===== PROVIDED MATERIAL

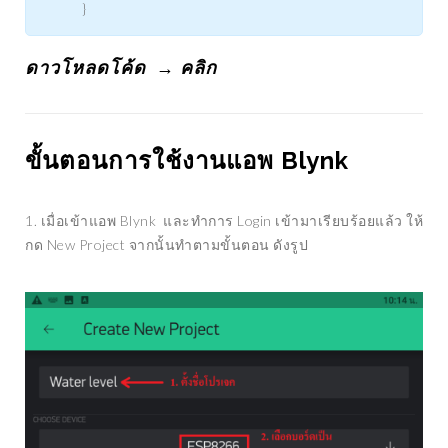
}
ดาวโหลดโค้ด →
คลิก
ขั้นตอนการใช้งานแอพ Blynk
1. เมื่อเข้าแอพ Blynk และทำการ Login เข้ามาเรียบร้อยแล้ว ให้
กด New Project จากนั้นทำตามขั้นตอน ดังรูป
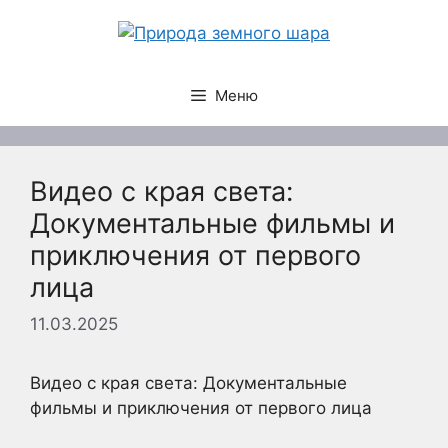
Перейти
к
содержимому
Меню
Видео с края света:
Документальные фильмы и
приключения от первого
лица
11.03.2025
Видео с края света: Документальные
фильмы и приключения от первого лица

==========
===== PROVIDED MATERIAL

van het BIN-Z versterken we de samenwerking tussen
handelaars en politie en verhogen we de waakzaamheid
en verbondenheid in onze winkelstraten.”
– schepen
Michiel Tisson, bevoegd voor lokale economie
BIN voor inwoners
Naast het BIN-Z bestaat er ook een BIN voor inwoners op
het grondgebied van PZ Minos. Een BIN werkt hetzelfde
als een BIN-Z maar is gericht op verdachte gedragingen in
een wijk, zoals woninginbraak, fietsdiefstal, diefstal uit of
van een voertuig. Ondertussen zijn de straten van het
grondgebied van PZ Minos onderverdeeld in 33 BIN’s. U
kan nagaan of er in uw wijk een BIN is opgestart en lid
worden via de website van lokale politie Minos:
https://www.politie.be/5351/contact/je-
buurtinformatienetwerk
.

==========

Where a picture appears in the records above, omit it, and transcribe exactly the stretch of lines from the one with "ขั้นตอนการใช้งานแอพ Blynk" through the one with "фильмы и приключения от первого лица".

ขั้นตอนการใช้งานแอพ Blynk
1. เมื่อเข้าแอพ Blynk และทำการ Login เข้ามาเรียบร้อยแล้ว ให้
กด New Project จากนั้นทำตามขั้นตอน ดังรูป
Перейти
к
содержимому
Меню
Видео с края света:
Документальные фильмы и
приключения от первого
лица
11.03.2025
Видео с края света: Документальные
фильмы и приключения от первого лица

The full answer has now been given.